Hace dos sábados fui a andar, en atención a mi endocrino, durante una hora, entre la lluvia y la oscuridad, que son ambientes muy propicios para animar a la gente a salir de casa. Me había aconsejado un amigo ir con zapatillas de deporte, porque era bueno para la columna: en la primera curva de la Avenida de Coimbra pegué un resbalón y fue como un volar. No sé cómo, pero caí de culo y a la vez me raspé la rodilla izquierda. El pantalón se me rompió por ahí, un roto inarreglable que no me importó mucho: ese pantalón no merecía una muerte lenta. Justo llegó a mi lado un coche. Se interesaron por mí: cuando me aclaré de dónde estaba la horizontal les dije que no me había pasado nada.
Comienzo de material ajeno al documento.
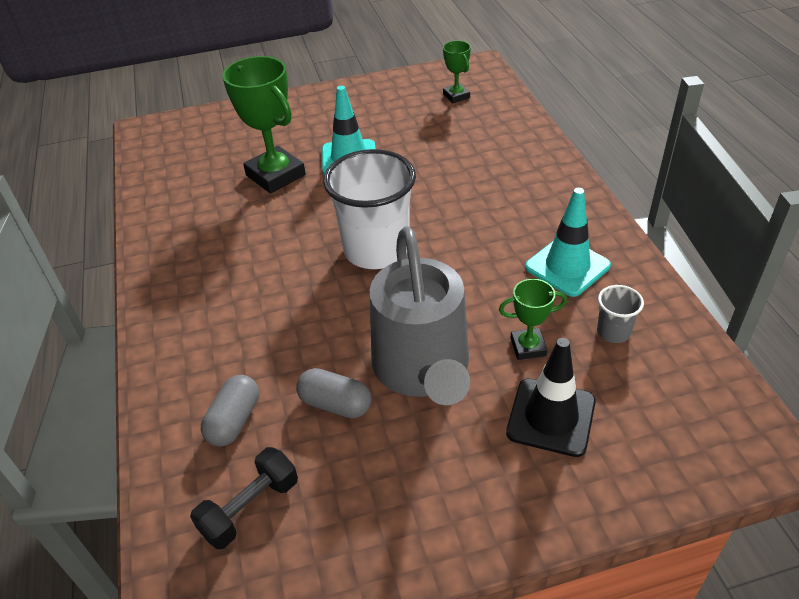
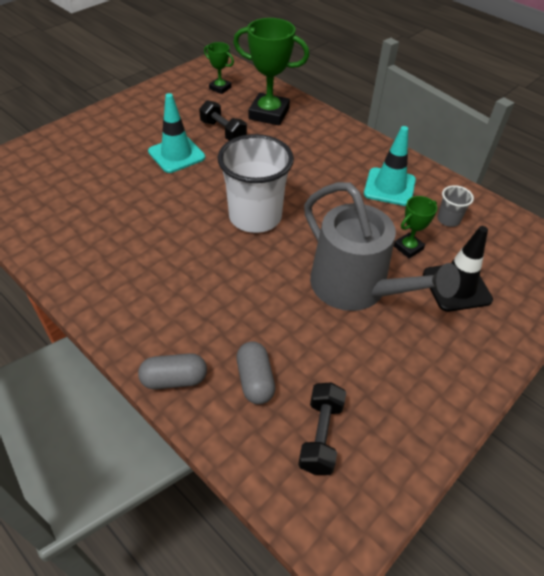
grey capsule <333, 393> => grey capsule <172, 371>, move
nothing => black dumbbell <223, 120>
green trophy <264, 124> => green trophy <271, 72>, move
Con el roto en el pantalón y seguro de que no me cruzaría con casi nadie, decidí seguir con el plan de andar una hora. Sangraba la rodilla, pero era superficial. Podría decir que las gotas de lluvia lavaban el raspón y quizá hasta no fuera inexacto.
Me eché betadine a la vuelta, no fuera a ser que tuvieran que amputar. Me quedó una postilla, que me ha entretenido estos días. Ayer conseguí arrancarla, dejando la piel para otra postilla menor, camino de la recuperación total.
Me acordaba de las que tuve de pequeño, tan entretenidas, esa costra que se va oscureciendo y deshaciendo por los bordes, con su, perdón, pus y esos raspones rojos. De pequeño era divertido, en cierta medida. Ahora es entretenido.